▸ **Document**

The SignaStir project has developed an effective in-process quality assurance system based on laser ultrasound (L-UT) for the inspection of friction stir welds predominantly used in the manufacture of aluminium rolling stock and marine vessels. The focus of the project was dedicated to the design and building of an integrated optical head, and the conception of user-friendly inspection software. The conception of the inspection technique and its validation for off-line inspection had been undertaken previously
The SignaStir project has produced a novel and innovative in-process quality assurance system for the inspection of FSW in real-time. The system detects critical defects in welds such as buried volumetric defects. The system determines the unique and holistic weld quality ‘signature’ and reports the presence and location of defects either to the machine operator or to the machine controller. No other inspection system available today can provide this service.
The SignaStir system inspects FSW joints in-process immediately after the welding tool has passed by. The inspection hardware is mounted using special purpose fittings and manipulation hardware so that it follows the welding tool along its processing path. The welding tool travels along the joint line at a predetermined rate; the inspection hardware follows the tool scanning the weld at the same rate.
It is anticipated that the SignaStir system will be used by manufacturers who have existing welding machines. In this case, the welding machine operator will not have the skills or experience to interpret the inspection data. Interface software has been developed specifically to present the inspection data in a clear unambiguous format which the welding machine operator will understand and be able to act upon. It is also planned that the SignaStir system may be integrated into new build FSW machines to provide closed loop feedback to the machine control system such that automatic corrections may be made to the welding machine settings. This approach has been explored and implemented as far as practically possible.

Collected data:
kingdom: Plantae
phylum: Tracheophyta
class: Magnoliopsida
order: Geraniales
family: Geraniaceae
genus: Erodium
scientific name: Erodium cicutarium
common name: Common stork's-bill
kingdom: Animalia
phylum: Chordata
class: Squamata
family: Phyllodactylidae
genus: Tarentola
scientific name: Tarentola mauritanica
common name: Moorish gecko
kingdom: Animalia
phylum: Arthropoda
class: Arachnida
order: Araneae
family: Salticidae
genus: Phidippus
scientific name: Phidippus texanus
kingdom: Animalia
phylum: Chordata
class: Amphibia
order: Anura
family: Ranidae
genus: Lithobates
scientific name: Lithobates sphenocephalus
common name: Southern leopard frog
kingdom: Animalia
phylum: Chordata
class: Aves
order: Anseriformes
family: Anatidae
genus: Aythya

▸ **Tasks**
(1) Reproduce the SignaStir passage word for word, between "The SignaStir system inspects" and "the same rate.", inclusive.
(2) In the SignaStir passage, to whom does the system report the presence and location of defects?
(3) Give a two-sentence summary of the SignaStir passage.

▸ **Exercise responses**
(1)
The SignaStir system inspects FSW joints in-process immediately after the welding tool has passed by. The inspection hardware is mounted using special purpose fittings and manipulation hardware so that it follows the welding tool along its processing path. The welding tool travels along the joint line at a predetermined rate; the inspection hardware follows the tool scanning the weld at the same rate.

(2) To the machine operator or to the machine controller.

(3) The SignaStir project produced an in-process quality assurance system based on laser ultrasound that inspects friction stir welds in real time, following the welding tool and reporting defects such as buried volumetric defects. Its interface software presents the data in a clear format for welding machine operators, and the system may also be integrated into new machines to give closed loop feedback to the machine control system.